Required work
Reproduce the source text of every record below word for word, leaving out the pictures.

Extracted information
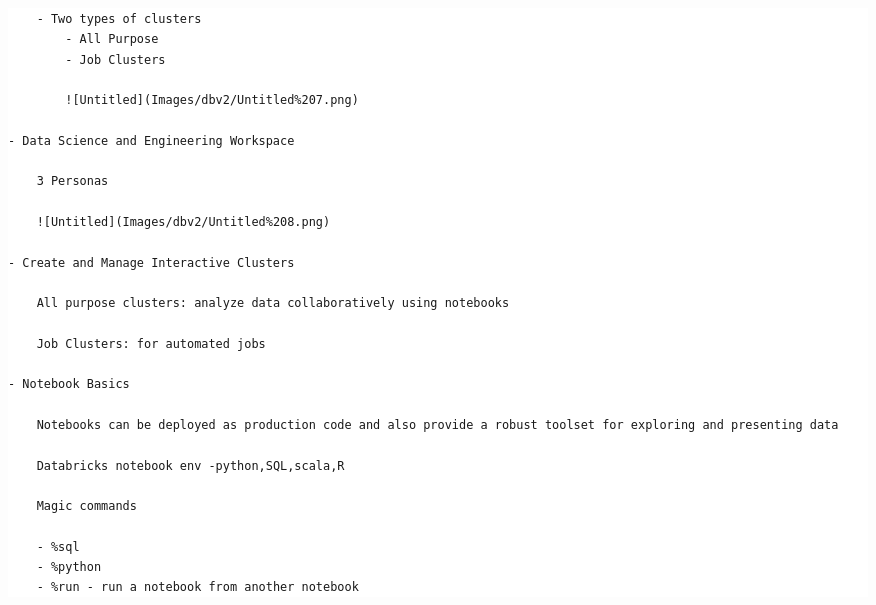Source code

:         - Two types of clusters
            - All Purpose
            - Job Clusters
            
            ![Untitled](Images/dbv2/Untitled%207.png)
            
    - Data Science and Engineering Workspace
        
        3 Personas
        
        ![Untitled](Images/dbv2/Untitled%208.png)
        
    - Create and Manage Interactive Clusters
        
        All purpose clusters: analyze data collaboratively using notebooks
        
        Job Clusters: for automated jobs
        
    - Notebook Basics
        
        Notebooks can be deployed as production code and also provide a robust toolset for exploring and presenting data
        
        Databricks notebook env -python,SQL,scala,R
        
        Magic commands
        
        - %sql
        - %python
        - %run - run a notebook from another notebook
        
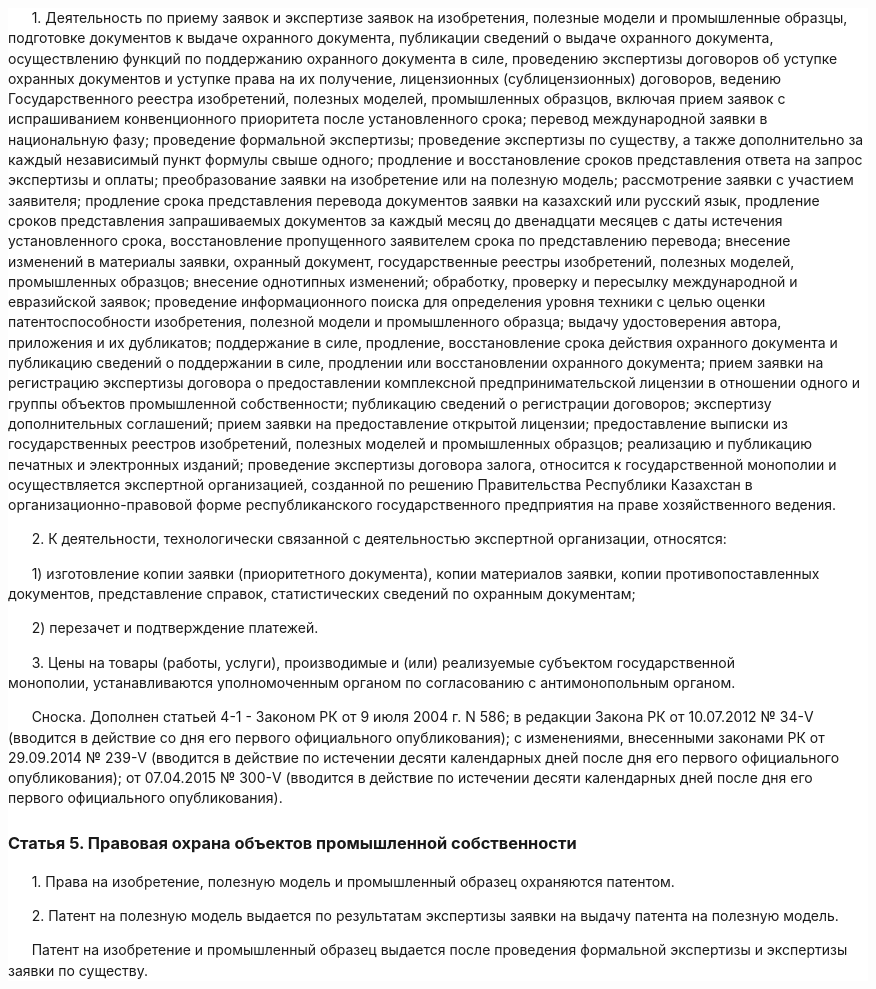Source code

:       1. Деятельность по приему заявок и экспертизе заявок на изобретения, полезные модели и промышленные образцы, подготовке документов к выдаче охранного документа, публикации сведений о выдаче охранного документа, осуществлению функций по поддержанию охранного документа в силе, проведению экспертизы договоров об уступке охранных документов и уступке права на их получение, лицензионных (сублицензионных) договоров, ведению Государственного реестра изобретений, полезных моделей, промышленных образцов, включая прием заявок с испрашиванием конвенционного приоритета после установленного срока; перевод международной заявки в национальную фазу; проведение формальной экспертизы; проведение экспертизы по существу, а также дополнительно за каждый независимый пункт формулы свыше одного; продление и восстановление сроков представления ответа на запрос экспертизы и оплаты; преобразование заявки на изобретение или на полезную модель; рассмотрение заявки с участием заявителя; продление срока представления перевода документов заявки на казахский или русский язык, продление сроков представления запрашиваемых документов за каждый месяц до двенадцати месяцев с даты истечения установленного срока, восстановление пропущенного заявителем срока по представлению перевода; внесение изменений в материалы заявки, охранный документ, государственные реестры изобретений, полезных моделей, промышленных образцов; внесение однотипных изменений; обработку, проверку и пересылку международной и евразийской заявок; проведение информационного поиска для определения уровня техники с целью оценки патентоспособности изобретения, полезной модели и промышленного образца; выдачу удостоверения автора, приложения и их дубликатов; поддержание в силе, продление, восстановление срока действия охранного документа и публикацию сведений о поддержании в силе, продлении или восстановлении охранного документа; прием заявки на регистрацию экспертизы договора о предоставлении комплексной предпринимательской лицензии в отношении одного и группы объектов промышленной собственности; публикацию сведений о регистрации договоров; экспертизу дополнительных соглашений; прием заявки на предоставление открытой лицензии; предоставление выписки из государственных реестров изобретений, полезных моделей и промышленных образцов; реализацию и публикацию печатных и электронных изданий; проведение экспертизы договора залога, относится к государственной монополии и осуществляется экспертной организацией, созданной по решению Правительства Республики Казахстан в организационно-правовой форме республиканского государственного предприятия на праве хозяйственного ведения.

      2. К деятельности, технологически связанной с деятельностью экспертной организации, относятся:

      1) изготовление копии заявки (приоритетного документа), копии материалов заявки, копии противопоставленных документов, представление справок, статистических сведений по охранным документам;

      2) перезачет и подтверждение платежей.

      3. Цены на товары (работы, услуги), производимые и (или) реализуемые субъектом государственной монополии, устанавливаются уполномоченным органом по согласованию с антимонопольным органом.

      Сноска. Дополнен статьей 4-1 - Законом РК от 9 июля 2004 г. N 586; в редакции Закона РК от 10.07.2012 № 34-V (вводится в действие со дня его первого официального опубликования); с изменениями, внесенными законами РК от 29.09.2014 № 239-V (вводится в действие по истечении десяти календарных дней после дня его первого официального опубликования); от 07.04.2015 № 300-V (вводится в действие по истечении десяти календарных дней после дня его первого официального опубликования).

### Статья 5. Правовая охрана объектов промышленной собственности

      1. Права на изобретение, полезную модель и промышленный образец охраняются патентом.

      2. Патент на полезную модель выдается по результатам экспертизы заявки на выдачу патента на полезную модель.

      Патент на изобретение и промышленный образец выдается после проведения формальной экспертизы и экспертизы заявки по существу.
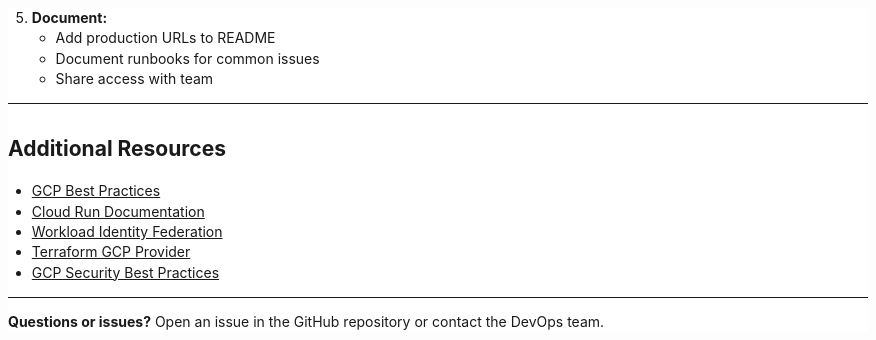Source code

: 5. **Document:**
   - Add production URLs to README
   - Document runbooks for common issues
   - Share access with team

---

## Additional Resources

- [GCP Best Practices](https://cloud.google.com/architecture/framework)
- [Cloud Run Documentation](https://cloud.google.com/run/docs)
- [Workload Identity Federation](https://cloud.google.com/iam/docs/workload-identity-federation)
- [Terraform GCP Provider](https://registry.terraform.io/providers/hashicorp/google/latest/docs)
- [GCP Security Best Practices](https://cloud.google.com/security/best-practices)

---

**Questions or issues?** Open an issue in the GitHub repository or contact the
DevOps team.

Answer to the problem
Source code

:         - Two types of clusters
            - All Purpose
            - Job Clusters
            
            ![Untitled](Images/dbv2/Untitled%207.png)
            
    - Data Science and Engineering Workspace
        
        3 Personas
        
        ![Untitled](Images/dbv2/Untitled%208.png)
        
    - Create and Manage Interactive Clusters
        
        All purpose clusters: analyze data collaboratively using notebooks
        
        Job Clusters: for automated jobs
        
    - Notebook Basics
        
        Notebooks can be deployed as production code and also provide a robust toolset for exploring and presenting data
        
        Databricks notebook env -python,SQL,scala,R
        
        Magic commands
        
        - %sql
        - %python
        - %run - run a notebook from another notebook
        
Source code

:       1. Деятельность по приему заявок и экспертизе заявок на изобретения, полезные модели и промышленные образцы, подготовке документов к выдаче охранного документа, публикации сведений о выдаче охранного документа, осуществлению функций по поддержанию охранного документа в силе, проведению экспертизы договоров об уступке охранных документов и уступке права на их получение, лицензионных (сублицензионных) договоров, ведению Государственного реестра изобретений, полезных моделей, промышленных образцов, включая прием заявок с испрашиванием конвенционного приоритета после установленного срока; перевод международной заявки в национальную фазу; проведение формальной экспертизы; проведение экспертизы по существу, а также дополнительно за каждый независимый пункт формулы свыше одного; продление и восстановление сроков представления ответа на запрос экспертизы и оплаты; преобразование заявки на изобретение или на полезную модель; рассмотрение заявки с участием заявителя; продление срока представления перевода документов заявки на казахский или русский язык, продление сроков представления запрашиваемых документов за каждый месяц до двенадцати месяцев с даты истечения установленного срока, восстановление пропущенного заявителем срока по представлению перевода; внесение изменений в материалы заявки, охранный документ, государственные реестры изобретений, полезных моделей, промышленных образцов; внесение однотипных изменений; обработку, проверку и пересылку международной и евразийской заявок; проведение информационного поиска для определения уровня техники с целью оценки патентоспособности изобретения, полезной модели и промышленного образца; выдачу удостоверения автора, приложения и их дубликатов; поддержание в силе, продление, восстановление срока действия охранного документа и публикацию сведений о поддержании в силе, продлении или восстановлении охранного документа; прием заявки на регистрацию экспертизы договора о предоставлении комплексной предпринимательской лицензии в отношении одного и группы объектов промышленной собственности; публикацию сведений о регистрации договоров; экспертизу дополнительных соглашений; прием заявки на предоставление открытой лицензии; предоставление выписки из государственных реестров изобретений, полезных моделей и промышленных образцов; реализацию и публикацию печатных и электронных изданий; проведение экспертизы договора залога, относится к государственной монополии и осуществляется экспертной организацией, созданной по решению Правительства Республики Казахстан в организационно-правовой форме республиканского государственного предприятия на праве хозяйственного ведения.

      2. К деятельности, технологически связанной с деятельностью экспертной организации, относятся:

      1) изготовление копии заявки (приоритетного документа), копии материалов заявки, копии противопоставленных документов, представление справок, статистических сведений по охранным документам;

      2) перезачет и подтверждение платежей.

      3. Цены на товары (работы, услуги), производимые и (или) реализуемые субъектом государственной монополии, устанавливаются уполномоченным органом по согласованию с антимонопольным органом.

      Сноска. Дополнен статьей 4-1 - Законом РК от 9 июля 2004 г. N 586; в редакции Закона РК от 10.07.2012 № 34-V (вводится в действие со дня его первого официального опубликования); с изменениями, внесенными законами РК от 29.09.2014 № 239-V (вводится в действие по истечении десяти календарных дней после дня его первого официального опубликования); от 07.04.2015 № 300-V (вводится в действие по истечении десяти календарных дней после дня его первого официального опубликования).

### Статья 5. Правовая охрана объектов промышленной собственности

      1. Права на изобретение, полезную модель и промышленный образец охраняются патентом.

      2. Патент на полезную модель выдается по результатам экспертизы заявки на выдачу патента на полезную модель.

      Патент на изобретение и промышленный образец выдается после проведения формальной экспертизы и экспертизы заявки по существу.
Source code

: 5. **Document:**
   - Add production URLs to README
   - Document runbooks for common issues
   - Share access with team

---

## Additional Resources

- [GCP Best Practices](https://cloud.google.com/architecture/framework)
- [Cloud Run Documentation](https://cloud.google.com/run/docs)
- [Workload Identity Federation](https://cloud.google.com/iam/docs/workload-identity-federation)
- [Terraform GCP Provider](https://registry.terraform.io/providers/hashicorp/google/latest/docs)
- [GCP Security Best Practices](https://cloud.google.com/security/best-practices)

---

**Questions or issues?** Open an issue in the GitHub repository or contact the
DevOps team.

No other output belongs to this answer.